## WRITTEN EXERCISE A:
Please copy the passage of the article on D.C. hip-hop and go-go from "Rhyme & Reason" up to and including "loud, approving roar.", word for word.

## DOCUMENT:

________________

Rhyme & Reason
Blyss and Broadway stride midway down the catwalk. Chewy and Dula stay closer to the wings. Blyss launches into a "Get your hands up" chant. Out of the 40 or so people in attendance, seven people do. Given that this is a fashion show, not a hip-hop bill, and a sparsely attended one at that, there's opportunity for an awkward interlude here, but as Blyss gets into the song, heads begin to bob.
Several women sit stage right, ranging in age from around 40 to 65. The most senior of the bunch frowns at the following lyric: "When I was young, I talked the girls out they candy / Now I'm talkin' older women out they panties." But already the younger members of their contingent are swaying in their seats. A few people stand up to dance in the aisles. When Blyss turns to head backstage, the undersize crowd sends him off with a surprisingly loud, approving roar.
IT TENDS TO STRIKE PEOPLE who are not from D.C. (and even locals unversed in the history of the city's African American musical traditions) as something of a mystery that the District hasn't yet delivered a major MC. "With the concentration of black people we have in this city? It's crazy," Blyss says. "A lot of artists have come out of D.C.: Marvin Gaye, Duke Ellington, Johnny Gill, Ginuwine, Mya, Meshell Ndegeocello." But save for a couple of short-lived, now forgotten sensations, "Not one rapper!"
Why not? One argument holds that buzz travels region by region, and because D.C. is neither a Northern city nor a Southern one, it hasn't been able to curry the regional support it needs to get a hip-hop movement off the ground. Possibly, but most people who have given the matter thought arrive at a simpler explanation: go-go.
Go-go, for anyone who hasn't checked out the local music scene in the past 30 years, is the percussion-driven, marathonically danceable, sacramentally cherished hybrid of funk, Afro-Cuban music and elemental hip-hop that Chuck Brown pioneered here.
Brown, a singer and guitarist, had been making a living with his R&B outfit the Soul Searchers through the '60s and early '70s. And then disco came along. Disco audiences weren't as keen on live music as the funk and soul concertgoers of the '60s had been. They wanted music to dance to, and, unlike live bands, disco deejays could give them hour after hour of music without a gap in the action between songs. Brown saw what he was up against and tried a new approach with his performances: He started doing entire evening-long sets to a single, ceaseless beat that kept rolling even after the song tapered off (music that could "go and go and go"). It was a slower, more potent groove than disco's 16th-note, high-hat trot. "Beat," in fact, is an inadequate word to describe the syncopated orchestra of congas, timbales, cowbells, rototoms, regular drum kits and whatever else that defined the go-go sound. Brown's magnificent racket immediately caught fire in D.C., at least among young African Americans. Go-go's participatory element -- call-and-response sequences between the band and the crowd, shout-outs to the different D.C. neighborhoods who'd turned out for the show -- nourished an intimacy and devotion between go-go and its fans that no music from outside the District could inspire in quite the same way.

________________

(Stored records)
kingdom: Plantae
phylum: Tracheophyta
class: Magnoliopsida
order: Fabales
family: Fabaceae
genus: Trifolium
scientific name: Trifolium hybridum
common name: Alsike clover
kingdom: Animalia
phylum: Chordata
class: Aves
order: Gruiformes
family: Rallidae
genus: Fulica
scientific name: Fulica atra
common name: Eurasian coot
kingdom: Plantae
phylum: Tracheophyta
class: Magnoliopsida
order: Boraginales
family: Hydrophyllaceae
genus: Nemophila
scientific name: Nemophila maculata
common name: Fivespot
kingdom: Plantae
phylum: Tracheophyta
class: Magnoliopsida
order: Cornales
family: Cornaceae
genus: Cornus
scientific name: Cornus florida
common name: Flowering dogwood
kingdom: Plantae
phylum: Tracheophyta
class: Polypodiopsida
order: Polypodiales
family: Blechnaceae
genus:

________________

## WRITTEN EXERCISE B:
Write out every line of the taxonomy listing, unchanged.

## FINAL RESULT A:
Rhyme & Reason
Blyss and Broadway stride midway down the catwalk. Chewy and Dula stay closer to the wings. Blyss launches into a "Get your hands up" chant. Out of the 40 or so people in attendance, seven people do. Given that this is a fashion show, not a hip-hop bill, and a sparsely attended one at that, there's opportunity for an awkward interlude here, but as Blyss gets into the song, heads begin to bob.
Several women sit stage right, ranging in age from around 40 to 65. The most senior of the bunch frowns at the following lyric: "When I was young, I talked the girls out they candy / Now I'm talkin' older women out they panties." But already the younger members of their contingent are swaying in their seats. A few people stand up to dance in the aisles. When Blyss turns to head backstage, the undersize crowd sends him off with a surprisingly loud, approving roar.

## FINAL RESULT B:
kingdom: Plantae
phylum: Tracheophyta
class: Magnoliopsida
order: Fabales
family: Fabaceae
genus: Trifolium
scientific name: Trifolium hybridum
common name: Alsike clover
kingdom: Animalia
phylum: Chordata
class: Aves
order: Gruiformes
family: Rallidae
genus: Fulica
scientific name: Fulica atra
common name: Eurasian coot
kingdom: Plantae
phylum: Tracheophyta
class: Magnoliopsida
order: Boraginales
family: Hydrophyllaceae
genus: Nemophila
scientific name: Nemophila maculata
common name: Fivespot
kingdom: Plantae
phylum: Tracheophyta
class: Magnoliopsida
order: Cornales
family: Cornaceae
genus: Cornus
scientific name: Cornus florida
common name: Flowering dogwood
kingdom: Plantae
phylum: Tracheophyta
class: Polypodiopsida
order: Polypodiales
family: Blechnaceae
genus:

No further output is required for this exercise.